In spite of ongoing legislation and discussions around the gap in gender pay, there is still a sizable difference between what men and women in the same industries are paid. In addition, sectors in which the workforce is predominantly made up of women continue to be among the lowest-paying industries. In fact, research shows that as the percentage of women in a given industry rises, the rate of pay declines proportionally. Although great attention has been paid to the gender pay gap and certain strides in the right direction have been made, a significant gap still exists. Here are three things that can be done to address the gender pay gap.

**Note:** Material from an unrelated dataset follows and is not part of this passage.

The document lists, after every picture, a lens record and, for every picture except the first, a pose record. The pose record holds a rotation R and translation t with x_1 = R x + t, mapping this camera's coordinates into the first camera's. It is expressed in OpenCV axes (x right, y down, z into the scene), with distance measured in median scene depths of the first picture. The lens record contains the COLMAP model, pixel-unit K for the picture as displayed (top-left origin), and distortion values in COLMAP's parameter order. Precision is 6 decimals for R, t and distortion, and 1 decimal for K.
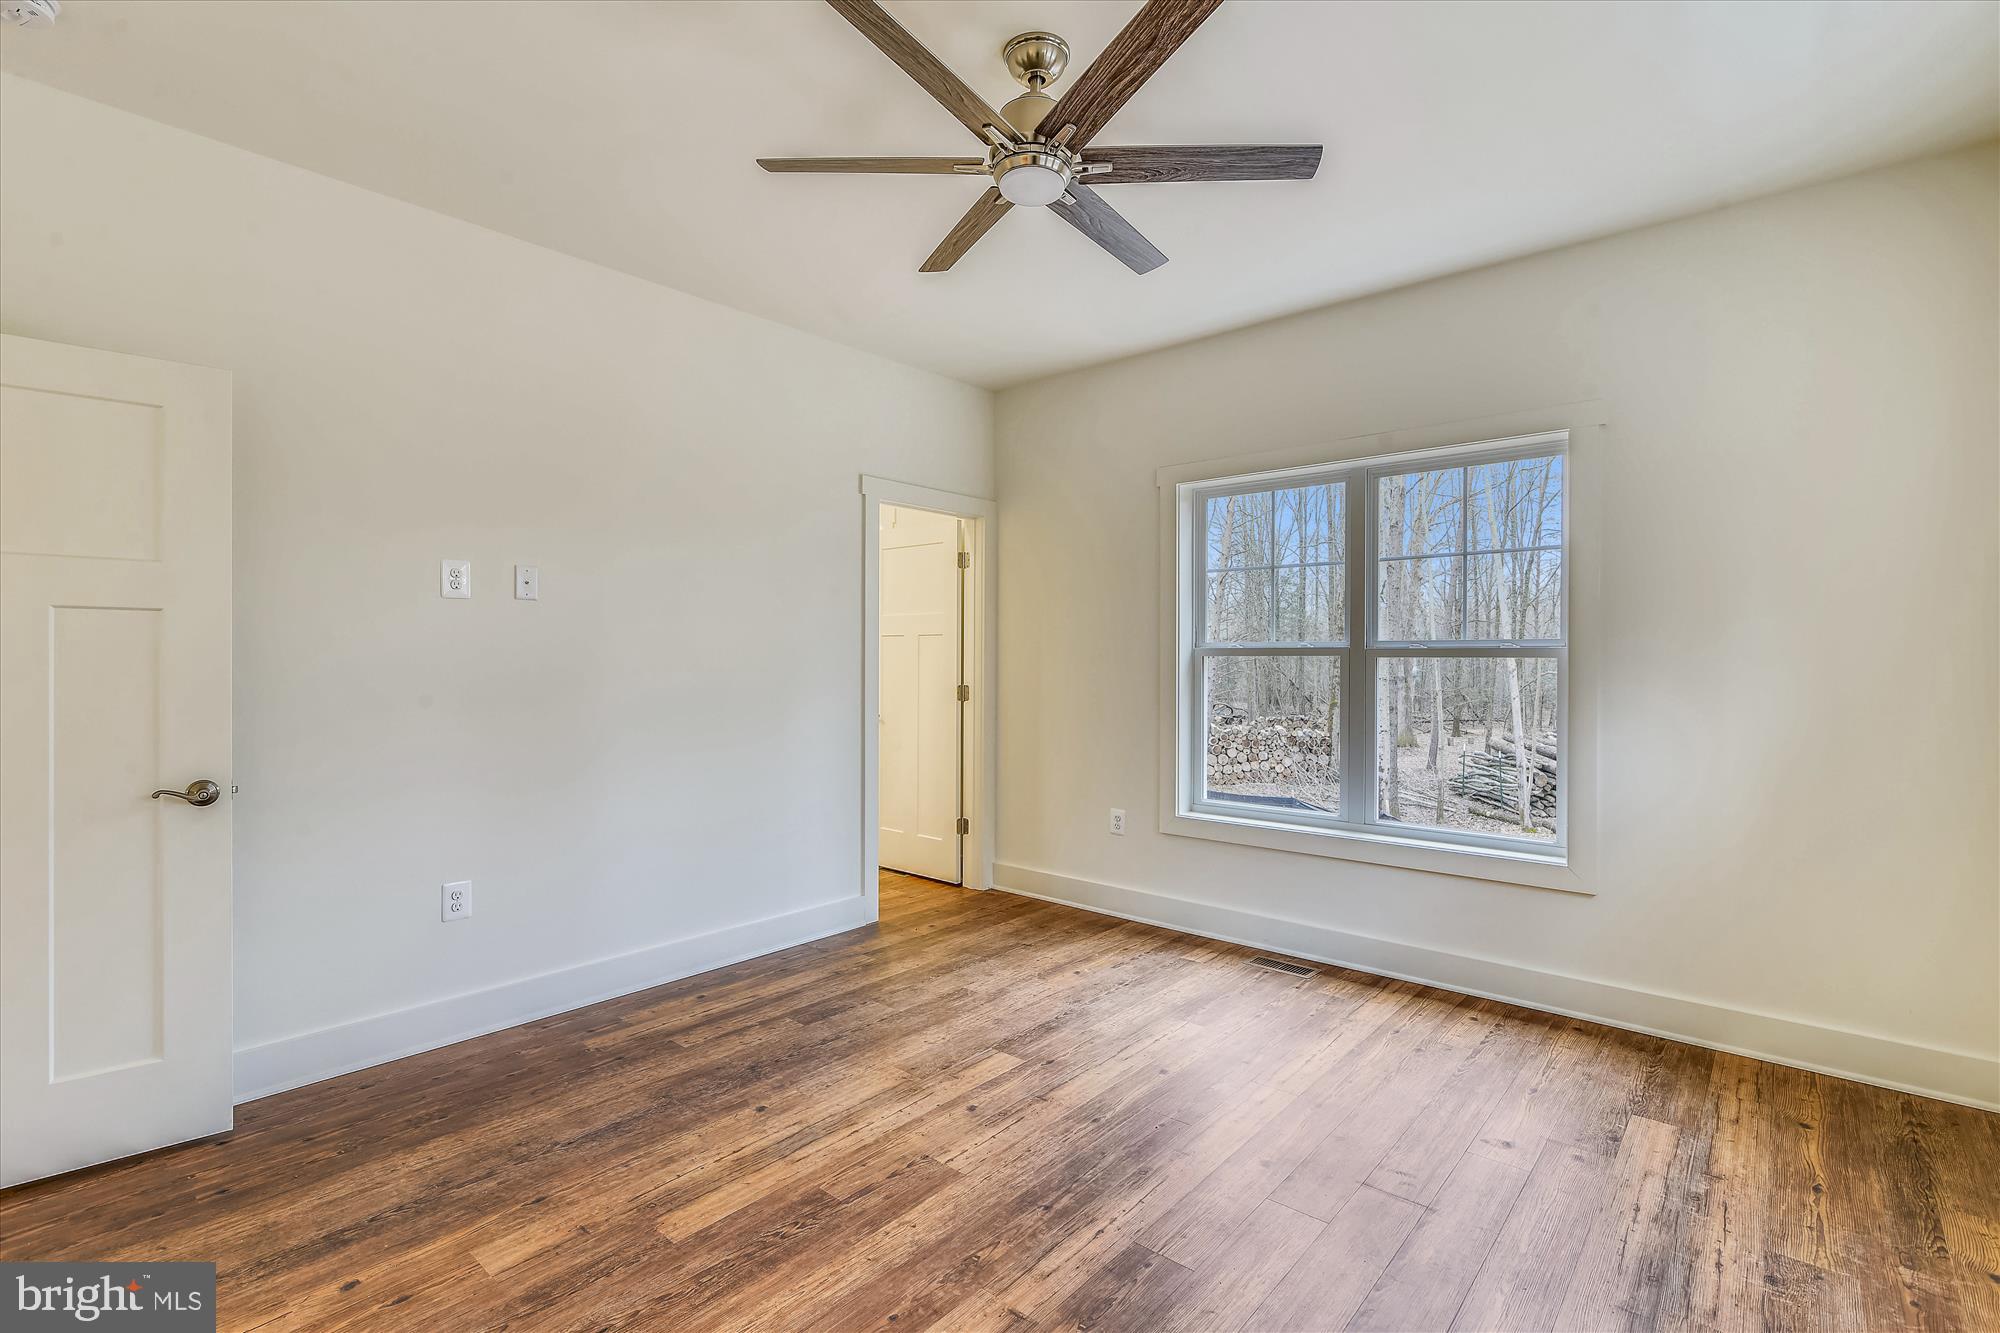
lens RADIAL K [[920.3, 0, 994.0], [0, 920.3, 664.1], [0, 0, 1]] dist [-0.006793, -0.000116]
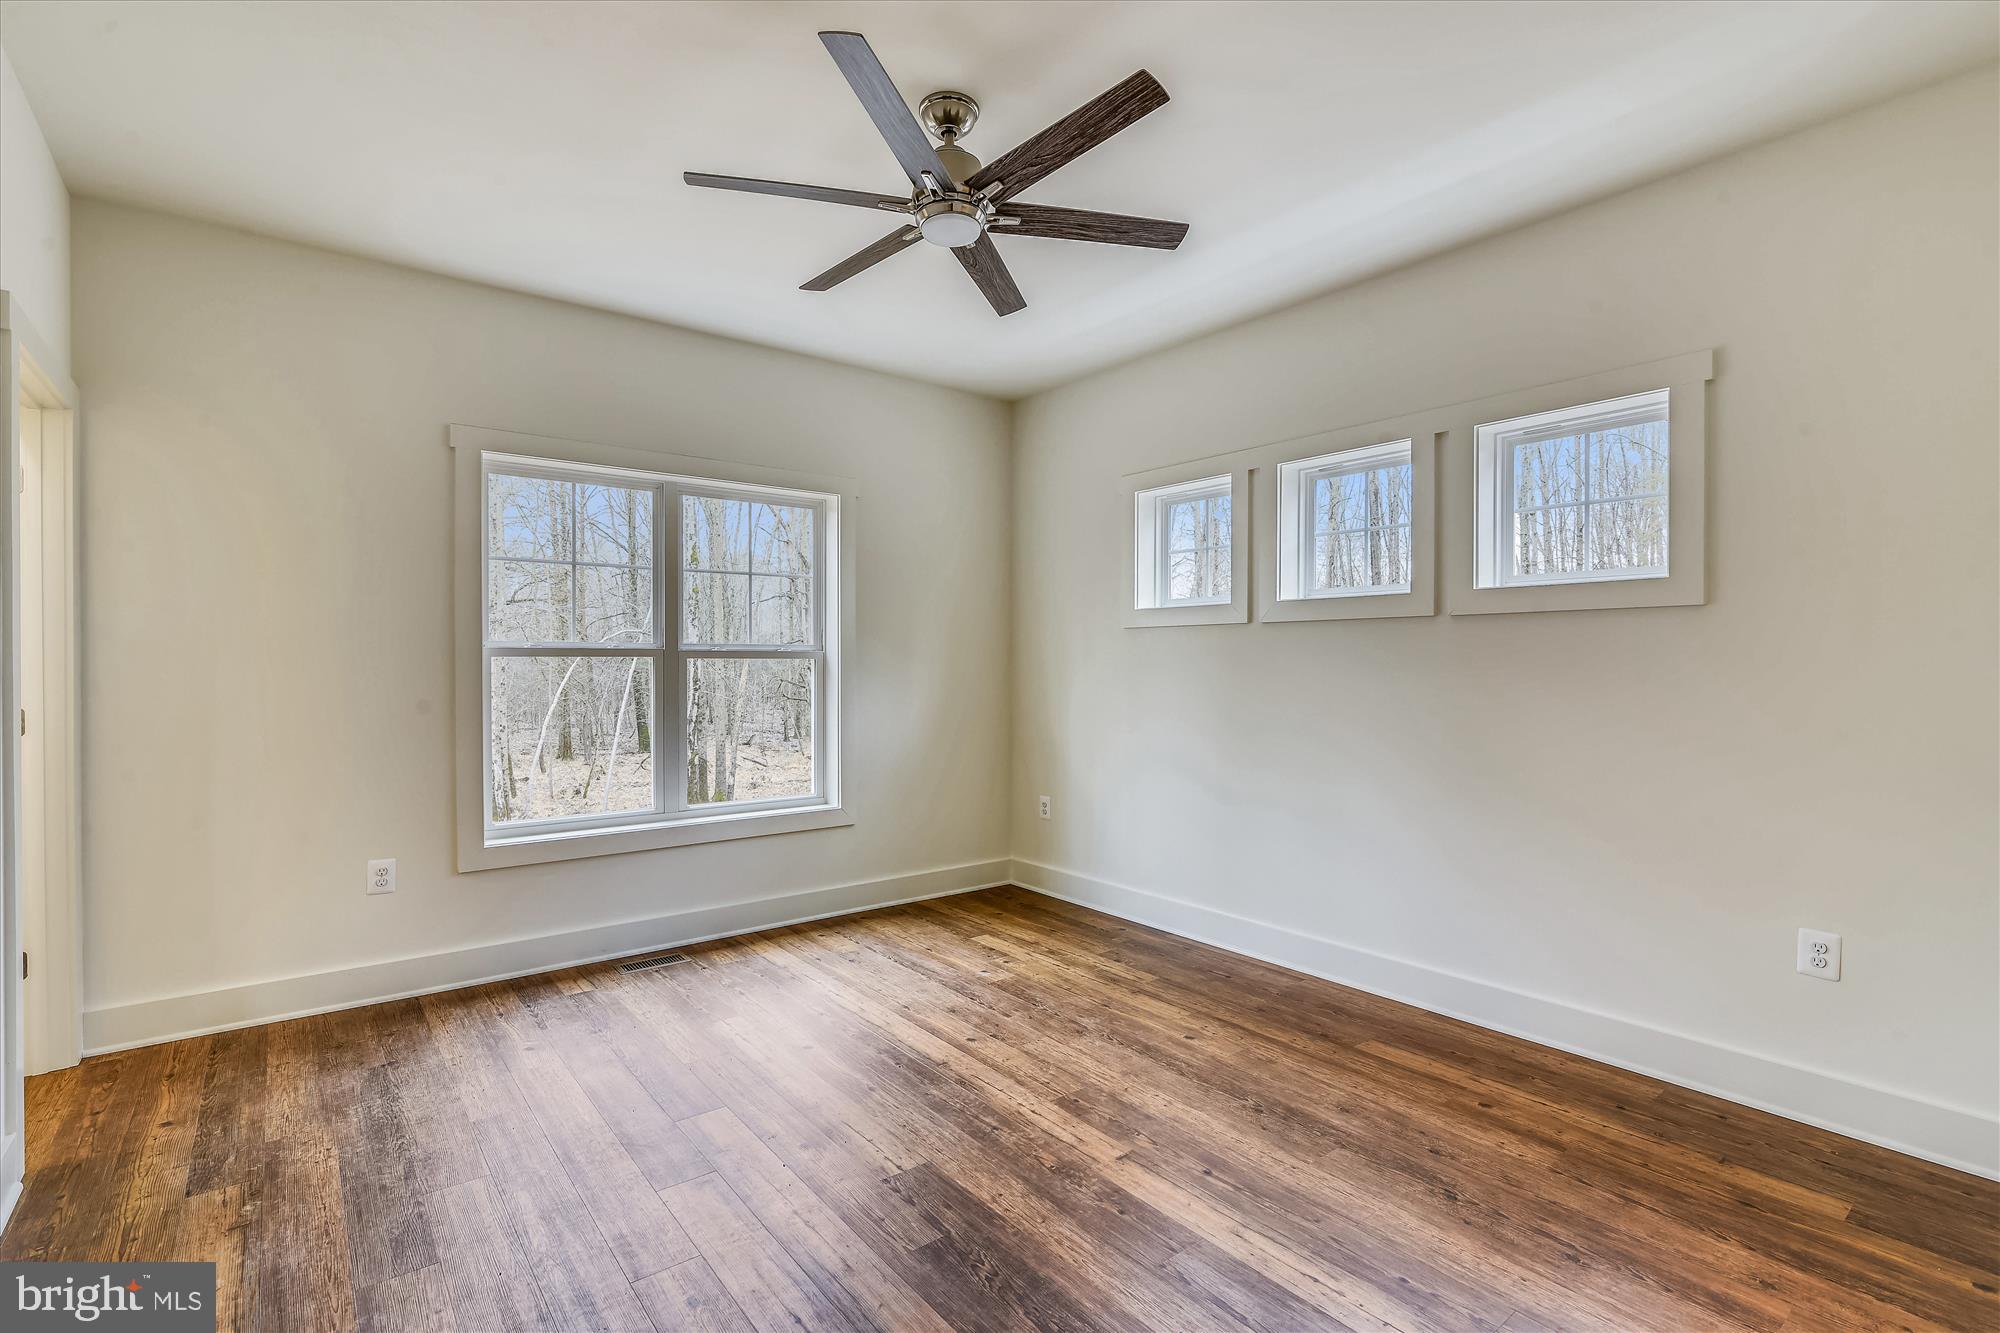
lens RADIAL K [[930.5, 0, 991.4], [0, 930.5, 662.1], [0, 0, 1]] dist [-0.004821, 0.000436]
pose [[0.185766, -0.003202, 0.982589, -0.912535], [0.009490, 0.999954, 0.001464, -0.000252], [-0.982548, 0.009053, 0.185788, 0.648507]]
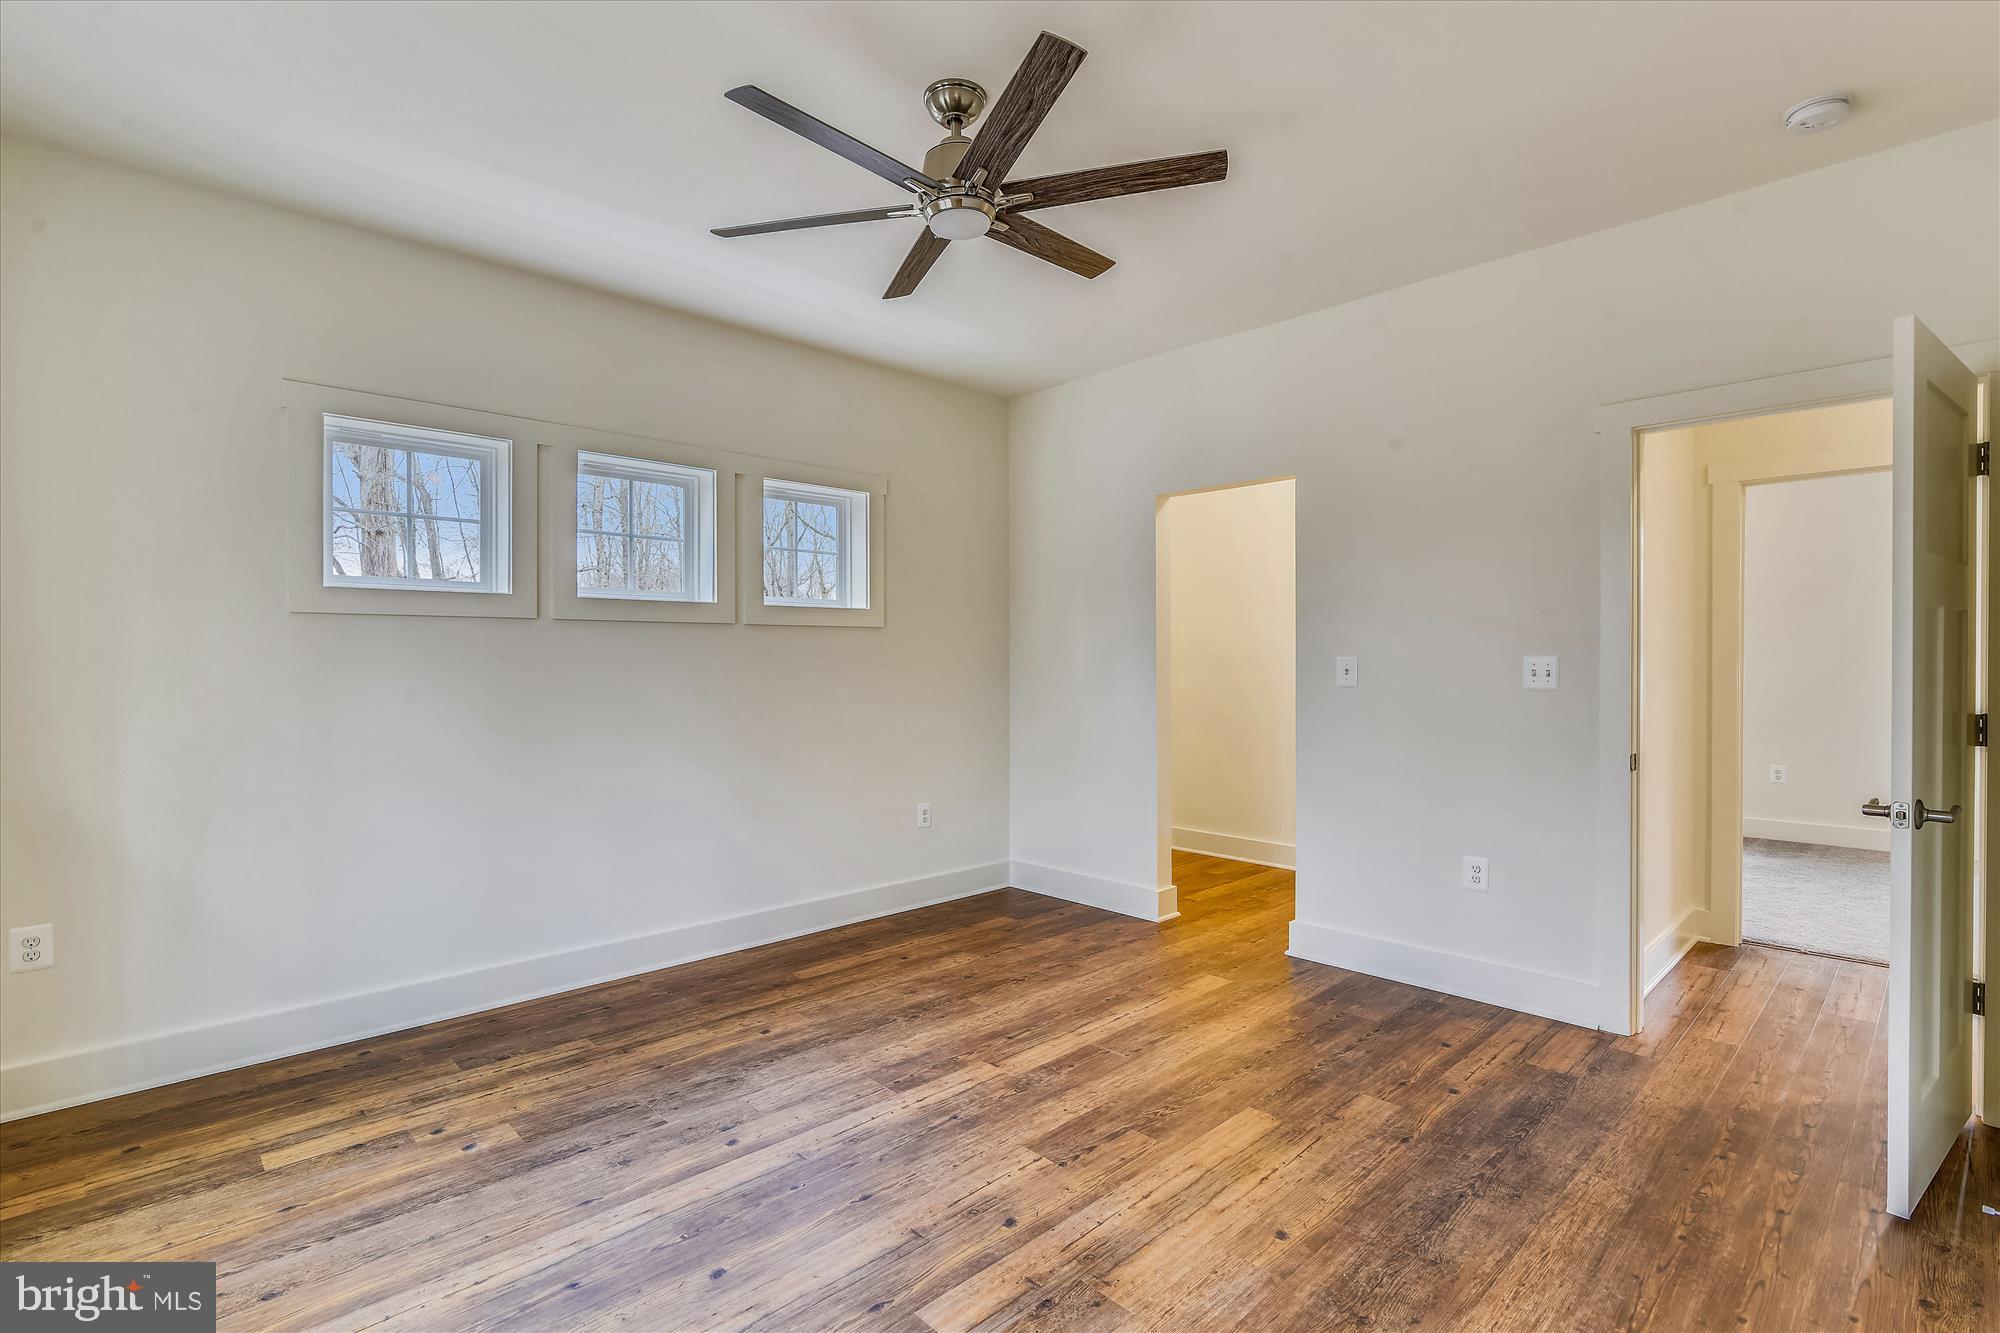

- Engage in better individual transparency
Traditionally, it has been considered taboo to discuss one’s salary or financial status. Unfortunately, this social custom is part of what allows businesses to continue to engage in a wide range of compensation abuses. While there are certainly a number of legislative measures that can be taken to combat pay inequality, those measures can only go so far. Today, social media platforms give individuals and small groups a power they have not historically had. Social media platforms give individuals the ability to communicate directly with consumers who can, in turn, apply pressure to businesses to do a better job of addressing pay disparities.
- Push for better enforcement of legislation
Simply passing laws doesn’t do any good unless there are also agencies established to enforce them. After all, posting speed limits wouldn’t do a lot of good without also providing law enforcement officers to patrol streets and highways to ensure those limits are being adhered to. Appointing committees and establishing task forces to oversee and regulate businesses and companies is critical to making any type of real change happen.
- Establish real financial penalties for failures to comply
Once again, simply passing laws is not enough to ensure that businesses comply with them. After all, how many people do you think would actually comply with speed limits if officers simply pulled over speeders and told them they were driving too fast? Without genuine and legitimate penalties for a failure to comply with laws, rules and regulations there is little reason for anyone to actually comply with them.